A local fisherman drops by once a day to sell his catch—usually crayfish or lobster for lunch and flatfish for dinner. The coconut trees planted by the narrow path winding down to the tropical beach are finally bearing fruit. Höller roams around with binoculars to scrutinize birds or to spot fishermen rowing by in a boat hollowed out from a tree trunk. Turtis, the handsome bush dog with a bitten-off ear they were given as a puppy by friends in Biriwa, surveys the terrain from one of the concrete decks where he likes to stand sentry, before bounding off to play with Odenbach.
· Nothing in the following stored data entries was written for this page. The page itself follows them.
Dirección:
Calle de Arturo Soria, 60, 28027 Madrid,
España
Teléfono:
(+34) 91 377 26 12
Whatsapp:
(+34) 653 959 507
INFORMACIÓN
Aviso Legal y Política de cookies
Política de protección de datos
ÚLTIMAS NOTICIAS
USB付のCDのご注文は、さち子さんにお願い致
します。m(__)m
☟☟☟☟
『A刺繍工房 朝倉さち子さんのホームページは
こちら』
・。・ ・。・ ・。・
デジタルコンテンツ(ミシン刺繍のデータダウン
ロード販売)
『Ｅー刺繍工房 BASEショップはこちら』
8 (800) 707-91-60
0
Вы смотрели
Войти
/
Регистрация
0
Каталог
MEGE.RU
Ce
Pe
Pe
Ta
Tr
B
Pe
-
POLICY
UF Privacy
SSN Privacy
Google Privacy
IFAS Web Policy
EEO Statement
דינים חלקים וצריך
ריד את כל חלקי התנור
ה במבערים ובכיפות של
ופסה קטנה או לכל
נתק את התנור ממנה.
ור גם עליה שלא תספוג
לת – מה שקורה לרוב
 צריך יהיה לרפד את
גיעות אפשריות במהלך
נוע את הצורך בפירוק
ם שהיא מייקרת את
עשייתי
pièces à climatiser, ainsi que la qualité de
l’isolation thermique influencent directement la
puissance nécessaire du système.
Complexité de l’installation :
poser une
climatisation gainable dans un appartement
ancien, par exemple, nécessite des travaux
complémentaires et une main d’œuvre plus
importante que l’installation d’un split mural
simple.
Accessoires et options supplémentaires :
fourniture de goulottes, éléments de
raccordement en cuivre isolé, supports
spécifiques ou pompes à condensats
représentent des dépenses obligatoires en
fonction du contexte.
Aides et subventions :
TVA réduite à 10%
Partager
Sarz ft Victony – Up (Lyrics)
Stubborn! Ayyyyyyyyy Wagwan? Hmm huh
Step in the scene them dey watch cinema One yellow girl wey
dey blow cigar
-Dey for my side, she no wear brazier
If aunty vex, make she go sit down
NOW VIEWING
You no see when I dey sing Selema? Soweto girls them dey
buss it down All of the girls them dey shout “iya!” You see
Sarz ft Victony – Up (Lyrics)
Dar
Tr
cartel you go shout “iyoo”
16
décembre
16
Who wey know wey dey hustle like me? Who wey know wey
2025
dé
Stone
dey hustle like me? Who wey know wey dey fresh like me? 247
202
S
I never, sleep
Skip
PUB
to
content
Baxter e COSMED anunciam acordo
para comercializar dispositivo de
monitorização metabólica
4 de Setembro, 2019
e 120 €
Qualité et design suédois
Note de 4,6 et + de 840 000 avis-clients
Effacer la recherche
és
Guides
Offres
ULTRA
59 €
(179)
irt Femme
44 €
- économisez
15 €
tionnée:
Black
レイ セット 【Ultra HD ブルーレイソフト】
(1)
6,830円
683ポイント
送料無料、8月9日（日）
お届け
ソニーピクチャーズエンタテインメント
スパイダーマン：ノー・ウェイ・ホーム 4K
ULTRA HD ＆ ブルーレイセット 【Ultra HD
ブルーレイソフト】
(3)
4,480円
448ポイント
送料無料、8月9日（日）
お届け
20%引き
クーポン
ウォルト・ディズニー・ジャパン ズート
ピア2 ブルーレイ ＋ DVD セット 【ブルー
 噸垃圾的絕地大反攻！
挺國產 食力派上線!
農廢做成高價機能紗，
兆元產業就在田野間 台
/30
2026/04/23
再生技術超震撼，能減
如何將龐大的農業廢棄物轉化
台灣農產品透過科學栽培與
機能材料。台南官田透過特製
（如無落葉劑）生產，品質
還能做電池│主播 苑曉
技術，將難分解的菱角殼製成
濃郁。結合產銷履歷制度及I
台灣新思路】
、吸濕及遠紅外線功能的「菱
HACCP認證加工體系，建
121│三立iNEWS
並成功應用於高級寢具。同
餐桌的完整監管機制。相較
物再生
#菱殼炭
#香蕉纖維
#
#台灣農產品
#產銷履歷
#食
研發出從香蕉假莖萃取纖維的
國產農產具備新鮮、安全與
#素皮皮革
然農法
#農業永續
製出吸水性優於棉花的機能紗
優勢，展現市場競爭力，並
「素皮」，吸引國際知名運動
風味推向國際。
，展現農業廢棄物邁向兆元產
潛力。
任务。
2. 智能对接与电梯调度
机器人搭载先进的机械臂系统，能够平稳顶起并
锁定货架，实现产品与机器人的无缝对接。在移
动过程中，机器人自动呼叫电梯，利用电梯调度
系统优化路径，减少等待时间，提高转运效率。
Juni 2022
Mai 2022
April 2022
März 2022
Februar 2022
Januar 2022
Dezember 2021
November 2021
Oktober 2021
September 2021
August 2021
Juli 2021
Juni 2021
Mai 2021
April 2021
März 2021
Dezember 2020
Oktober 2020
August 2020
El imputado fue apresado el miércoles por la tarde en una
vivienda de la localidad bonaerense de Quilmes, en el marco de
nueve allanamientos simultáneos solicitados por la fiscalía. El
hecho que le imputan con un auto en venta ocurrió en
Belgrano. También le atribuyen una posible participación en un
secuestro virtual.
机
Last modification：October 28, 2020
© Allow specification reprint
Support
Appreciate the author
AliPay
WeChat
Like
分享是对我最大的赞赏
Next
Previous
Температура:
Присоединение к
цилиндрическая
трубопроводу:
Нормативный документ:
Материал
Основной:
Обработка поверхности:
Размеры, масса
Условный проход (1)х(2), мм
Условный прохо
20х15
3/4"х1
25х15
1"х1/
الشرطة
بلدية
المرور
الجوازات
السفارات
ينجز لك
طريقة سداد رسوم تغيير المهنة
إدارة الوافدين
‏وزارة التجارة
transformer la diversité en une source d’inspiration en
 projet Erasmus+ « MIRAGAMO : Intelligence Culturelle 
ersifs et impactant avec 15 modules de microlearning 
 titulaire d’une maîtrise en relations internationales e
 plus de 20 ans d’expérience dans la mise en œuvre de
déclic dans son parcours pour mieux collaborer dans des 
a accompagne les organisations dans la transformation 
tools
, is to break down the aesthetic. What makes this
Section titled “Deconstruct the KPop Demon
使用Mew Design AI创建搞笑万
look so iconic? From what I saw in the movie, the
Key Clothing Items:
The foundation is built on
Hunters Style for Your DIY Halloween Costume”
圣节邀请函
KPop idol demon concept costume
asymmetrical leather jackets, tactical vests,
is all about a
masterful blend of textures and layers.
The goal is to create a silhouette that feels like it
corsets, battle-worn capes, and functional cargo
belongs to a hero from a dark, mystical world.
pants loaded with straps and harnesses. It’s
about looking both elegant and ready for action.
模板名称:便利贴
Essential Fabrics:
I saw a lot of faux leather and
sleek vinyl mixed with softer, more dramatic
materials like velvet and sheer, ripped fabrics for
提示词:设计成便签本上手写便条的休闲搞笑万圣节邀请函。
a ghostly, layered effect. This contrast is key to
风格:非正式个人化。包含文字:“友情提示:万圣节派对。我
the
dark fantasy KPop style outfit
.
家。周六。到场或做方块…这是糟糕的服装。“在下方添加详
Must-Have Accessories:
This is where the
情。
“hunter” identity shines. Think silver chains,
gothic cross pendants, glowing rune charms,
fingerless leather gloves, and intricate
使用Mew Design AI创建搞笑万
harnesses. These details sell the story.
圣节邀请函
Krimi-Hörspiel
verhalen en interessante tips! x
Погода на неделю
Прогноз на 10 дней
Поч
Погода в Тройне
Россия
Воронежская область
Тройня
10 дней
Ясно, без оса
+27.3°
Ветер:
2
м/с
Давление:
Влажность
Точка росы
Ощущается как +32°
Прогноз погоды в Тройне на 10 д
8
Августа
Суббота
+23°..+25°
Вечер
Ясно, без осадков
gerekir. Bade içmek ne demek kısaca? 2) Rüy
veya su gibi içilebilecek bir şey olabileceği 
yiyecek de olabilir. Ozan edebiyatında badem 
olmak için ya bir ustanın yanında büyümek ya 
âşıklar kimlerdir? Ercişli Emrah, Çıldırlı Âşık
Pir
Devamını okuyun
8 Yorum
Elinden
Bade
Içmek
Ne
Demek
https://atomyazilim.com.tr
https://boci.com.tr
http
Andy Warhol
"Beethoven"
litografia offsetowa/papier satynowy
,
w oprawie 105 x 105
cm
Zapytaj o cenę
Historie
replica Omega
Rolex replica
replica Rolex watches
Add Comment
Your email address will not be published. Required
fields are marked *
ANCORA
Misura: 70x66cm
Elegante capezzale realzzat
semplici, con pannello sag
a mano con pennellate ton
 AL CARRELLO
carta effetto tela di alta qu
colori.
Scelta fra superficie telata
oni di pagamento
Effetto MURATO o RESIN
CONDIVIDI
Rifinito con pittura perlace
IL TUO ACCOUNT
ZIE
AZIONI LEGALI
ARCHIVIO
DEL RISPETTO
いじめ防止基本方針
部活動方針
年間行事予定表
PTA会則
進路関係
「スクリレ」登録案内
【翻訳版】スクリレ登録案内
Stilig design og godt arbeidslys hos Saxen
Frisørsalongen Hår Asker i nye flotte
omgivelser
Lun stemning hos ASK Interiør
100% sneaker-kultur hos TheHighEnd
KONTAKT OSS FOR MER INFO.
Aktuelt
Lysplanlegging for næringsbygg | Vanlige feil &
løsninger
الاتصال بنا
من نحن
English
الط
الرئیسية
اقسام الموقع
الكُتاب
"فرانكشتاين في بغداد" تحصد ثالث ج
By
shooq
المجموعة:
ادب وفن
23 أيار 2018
Despite the house’s idyllic appearance, building it was an ordeal, legally and logistically. “We are like dilettante architects, and we made so many mistakes,” says Höller. “But since this is Africa, it takes ages to build anything, so we had time to think about the mistakes and find the right solutions.” Their amateur status, though, was only part of the problem. Even veteran architects would have struggled to construct a house a mile and a half from the nearest road on 25 acres of wild African scrubland while dodging the maze of legal obstacles facing any foreigner who tries to buy land in Ghana. “At the beginning, everyone thought we were crazy,” recalls Odenbach. “Then they started to ask: ‘When can we visit?’ But the construction went on for so long that at a certain point they stopped asking us about the house. Nobody believed we would ever finish it.”
The two men have been friends since the mid-1990s, when they met through Höller’s then girlfriend, the artist Rosemarie Trockel, a close friend of Odenbach’s. Trained as a scientist, Höller is part of the Relational Aesthetics group of artists, which includes Douglas Gordon and Rirkrit Tiravanija, and whose work involves creating experiences rather than objects. Among Höller’s past projects are giant slides at Tate Modern in London and the Double Club, a Euro-Congolese nightclub designed in London for Prada’s art foundation. He conceived his New Museum show as a series of experiences for visitors to participate in, one of which is the Giant Psycho Tank sensory-deprivation pool. “We invited Carsten to take over the whole museum, and he treated it as a place where people can have a living experience,” explains Massimiliano Gioni, the exhibition’s curator. “But for him, participation is complex and manipulative, always with an element of control.”